When the issuing company wants to make an update, it sends the change to Frontline Logistics by phone or e-mail. “We’ll make the change within the database. But the issuer has the ultimate approval,” Buddelmeyer says. Once the issuer reviews the change online and approves it, the system automatically notifies the company’s registered vendors via e-mail.

Vendors who don’t have Internet access can obtain versions of the routing database and updates via fax.

Some of the categories in the Frontline Logistics database are transportation, packaging, labeling and palletizing. The issuing company pays an annual fee of $5,000 to $25,000, depending on factors such as its size, annual sales, number of shipments, and number of suppliers. Each vendor also pays a fee, generally ranging from $150 and $300 per year. The vendor can give access to the system to as many employees as need to use it.

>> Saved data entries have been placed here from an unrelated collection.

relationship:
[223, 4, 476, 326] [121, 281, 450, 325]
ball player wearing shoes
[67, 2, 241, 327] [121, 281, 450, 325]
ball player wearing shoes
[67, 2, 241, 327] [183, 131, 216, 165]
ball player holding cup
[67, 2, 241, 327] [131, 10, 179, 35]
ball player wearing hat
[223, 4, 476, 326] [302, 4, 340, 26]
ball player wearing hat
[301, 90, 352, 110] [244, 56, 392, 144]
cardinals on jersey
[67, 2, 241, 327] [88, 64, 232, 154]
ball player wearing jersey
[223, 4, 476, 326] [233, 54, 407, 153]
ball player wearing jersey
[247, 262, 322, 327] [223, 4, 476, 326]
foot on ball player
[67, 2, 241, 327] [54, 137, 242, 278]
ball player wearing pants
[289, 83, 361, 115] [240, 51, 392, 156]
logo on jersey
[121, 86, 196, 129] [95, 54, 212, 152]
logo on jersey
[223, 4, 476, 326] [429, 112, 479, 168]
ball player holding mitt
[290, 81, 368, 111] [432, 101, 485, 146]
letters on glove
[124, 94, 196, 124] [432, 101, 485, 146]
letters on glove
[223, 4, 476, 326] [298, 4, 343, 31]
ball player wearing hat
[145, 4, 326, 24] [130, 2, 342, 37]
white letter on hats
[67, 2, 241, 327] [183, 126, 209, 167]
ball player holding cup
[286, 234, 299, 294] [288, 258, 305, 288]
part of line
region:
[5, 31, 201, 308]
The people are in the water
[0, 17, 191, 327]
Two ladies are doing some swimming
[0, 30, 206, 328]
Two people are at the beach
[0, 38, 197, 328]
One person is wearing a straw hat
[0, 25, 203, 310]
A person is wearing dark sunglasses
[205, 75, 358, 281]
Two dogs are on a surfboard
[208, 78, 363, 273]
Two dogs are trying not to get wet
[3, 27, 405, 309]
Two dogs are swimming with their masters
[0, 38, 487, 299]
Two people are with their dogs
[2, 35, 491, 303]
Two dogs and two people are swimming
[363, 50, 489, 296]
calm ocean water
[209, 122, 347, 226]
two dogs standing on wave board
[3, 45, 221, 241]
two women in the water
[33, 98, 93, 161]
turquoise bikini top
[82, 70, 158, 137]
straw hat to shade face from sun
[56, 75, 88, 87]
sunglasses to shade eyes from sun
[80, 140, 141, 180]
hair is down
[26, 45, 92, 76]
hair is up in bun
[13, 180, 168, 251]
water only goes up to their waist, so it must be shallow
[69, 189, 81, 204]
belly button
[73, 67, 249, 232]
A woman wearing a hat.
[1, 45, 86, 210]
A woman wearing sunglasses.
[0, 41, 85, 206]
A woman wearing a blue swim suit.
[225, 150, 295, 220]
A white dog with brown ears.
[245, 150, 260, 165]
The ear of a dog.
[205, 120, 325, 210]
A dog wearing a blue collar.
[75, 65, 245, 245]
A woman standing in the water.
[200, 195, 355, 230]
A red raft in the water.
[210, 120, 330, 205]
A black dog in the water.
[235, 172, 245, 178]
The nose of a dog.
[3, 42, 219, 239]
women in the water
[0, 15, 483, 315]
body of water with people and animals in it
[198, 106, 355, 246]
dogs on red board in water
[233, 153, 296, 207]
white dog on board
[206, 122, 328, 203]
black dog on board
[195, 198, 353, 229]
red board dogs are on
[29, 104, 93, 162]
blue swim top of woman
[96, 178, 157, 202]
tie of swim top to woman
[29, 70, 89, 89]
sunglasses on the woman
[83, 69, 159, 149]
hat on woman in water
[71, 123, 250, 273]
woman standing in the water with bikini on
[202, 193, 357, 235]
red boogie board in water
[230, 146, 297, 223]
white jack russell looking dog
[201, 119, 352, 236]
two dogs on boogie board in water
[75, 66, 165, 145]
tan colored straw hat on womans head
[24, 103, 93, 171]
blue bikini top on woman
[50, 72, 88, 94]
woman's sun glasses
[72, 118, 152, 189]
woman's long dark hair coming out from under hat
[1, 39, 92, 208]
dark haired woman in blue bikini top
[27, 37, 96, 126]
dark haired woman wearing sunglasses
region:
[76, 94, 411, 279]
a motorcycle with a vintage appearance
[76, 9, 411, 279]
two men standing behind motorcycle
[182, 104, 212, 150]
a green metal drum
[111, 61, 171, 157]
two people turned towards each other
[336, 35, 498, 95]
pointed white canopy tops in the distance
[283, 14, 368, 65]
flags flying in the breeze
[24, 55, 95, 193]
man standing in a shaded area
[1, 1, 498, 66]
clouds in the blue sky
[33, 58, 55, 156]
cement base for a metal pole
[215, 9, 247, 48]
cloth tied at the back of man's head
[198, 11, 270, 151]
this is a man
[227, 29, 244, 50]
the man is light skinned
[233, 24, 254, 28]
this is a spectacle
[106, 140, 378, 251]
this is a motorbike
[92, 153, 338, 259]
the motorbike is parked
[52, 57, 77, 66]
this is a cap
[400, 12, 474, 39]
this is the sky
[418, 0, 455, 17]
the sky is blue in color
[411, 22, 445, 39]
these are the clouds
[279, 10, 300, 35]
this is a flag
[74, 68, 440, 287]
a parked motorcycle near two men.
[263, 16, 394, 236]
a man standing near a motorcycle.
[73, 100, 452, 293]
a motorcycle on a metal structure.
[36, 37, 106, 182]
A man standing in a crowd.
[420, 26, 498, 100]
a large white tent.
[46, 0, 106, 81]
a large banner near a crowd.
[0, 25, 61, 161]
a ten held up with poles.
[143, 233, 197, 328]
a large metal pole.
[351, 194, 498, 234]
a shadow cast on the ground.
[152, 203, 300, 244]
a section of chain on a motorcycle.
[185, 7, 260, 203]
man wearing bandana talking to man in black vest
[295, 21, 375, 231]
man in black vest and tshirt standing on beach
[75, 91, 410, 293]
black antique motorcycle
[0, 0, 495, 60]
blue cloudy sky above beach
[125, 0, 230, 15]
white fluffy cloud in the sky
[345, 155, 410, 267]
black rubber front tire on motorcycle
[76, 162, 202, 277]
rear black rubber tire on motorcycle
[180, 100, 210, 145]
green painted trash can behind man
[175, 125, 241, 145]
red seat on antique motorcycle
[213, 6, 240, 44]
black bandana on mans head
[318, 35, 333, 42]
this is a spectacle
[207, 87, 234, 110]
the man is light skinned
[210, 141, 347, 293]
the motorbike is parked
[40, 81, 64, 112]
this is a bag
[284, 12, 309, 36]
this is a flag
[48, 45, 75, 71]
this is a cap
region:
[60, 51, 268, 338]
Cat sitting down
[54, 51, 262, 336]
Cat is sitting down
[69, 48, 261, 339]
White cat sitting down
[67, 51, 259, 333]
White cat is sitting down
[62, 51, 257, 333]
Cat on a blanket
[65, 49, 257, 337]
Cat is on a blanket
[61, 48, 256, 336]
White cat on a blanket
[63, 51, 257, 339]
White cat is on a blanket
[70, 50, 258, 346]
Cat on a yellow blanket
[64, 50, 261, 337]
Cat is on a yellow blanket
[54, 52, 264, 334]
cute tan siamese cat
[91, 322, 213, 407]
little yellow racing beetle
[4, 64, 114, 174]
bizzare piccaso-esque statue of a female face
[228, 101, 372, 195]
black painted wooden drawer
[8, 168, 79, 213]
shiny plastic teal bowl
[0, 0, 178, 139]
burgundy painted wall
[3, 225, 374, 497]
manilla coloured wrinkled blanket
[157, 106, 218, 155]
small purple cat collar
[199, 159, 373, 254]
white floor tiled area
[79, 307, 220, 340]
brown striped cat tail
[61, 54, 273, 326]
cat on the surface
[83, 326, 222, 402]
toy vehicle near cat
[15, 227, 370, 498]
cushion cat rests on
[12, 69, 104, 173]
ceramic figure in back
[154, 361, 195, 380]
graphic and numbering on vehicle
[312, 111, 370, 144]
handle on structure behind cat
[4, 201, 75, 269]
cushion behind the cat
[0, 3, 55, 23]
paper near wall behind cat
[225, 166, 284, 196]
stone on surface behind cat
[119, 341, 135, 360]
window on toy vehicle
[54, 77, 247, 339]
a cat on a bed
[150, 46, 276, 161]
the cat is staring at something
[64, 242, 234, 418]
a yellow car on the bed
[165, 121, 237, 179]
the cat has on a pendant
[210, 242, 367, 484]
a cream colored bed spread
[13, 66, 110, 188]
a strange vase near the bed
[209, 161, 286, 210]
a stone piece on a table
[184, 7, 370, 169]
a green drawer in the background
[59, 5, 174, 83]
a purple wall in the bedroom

Culligan moved its routing guide to Frontline Logistics’ system about a year and a half ago, starting with 25 of its top suppliers. It now has about 200 vendors on the system.

Better Compliance

“We absolutely have better compliance these days,” von Plewe observes. “We made a major switch in our small package carriers from UPS to FedEx Ground in the midst of this process. Frontline Logistics did a tremendous job of getting our vendors to find that information,” including instructions for obtaining a FedEx Ground account number if needed.

With vendors using only the carriers Culligan chooses, the company saves labor on its loading dock as well as money for transportation. Instead of 22 carriers trying to deliver one skid apiece each day, “we have one carrier to bring in all the freight for the LTL capacity, and one small package carrier,” von Plewe says. “We know their scheduled delivery times. We can put our labor pool there then, unload it, sort it, put it away, receive it and then put those resources back to take care of other activity in the building.”

Frontline Logistics recently added a function allowing vendors to send the equivalent of advanced shipping notices (ASNs) through the web site without implementing electronic data interchange (EDI), von Plewe says.

Bringing It In-House?

Of course, not every company that wants to develop an electronic routing guide turns to a service provider: some maintain those guides on their own web sites. For ONDEO Nalco and Culligan, though, that wasn’t feasible.

“We thought maybe we’d put it on our own web page,” but getting onto the IT department’s to-do list would have been a major challenge, von Plewe says. “There were 100 other projects that had higher priority.”

At ONDEO Nalco, the problem was the same. “We’re a huge corporation. The project probably wouldn’t get very high priority,” Fiore points out.

Outsourcing was a welcome alternative, he says. “The tool was right there and we could put it to work quickly.”

Tired of paper? Maybe it’s time to try an online routing guide.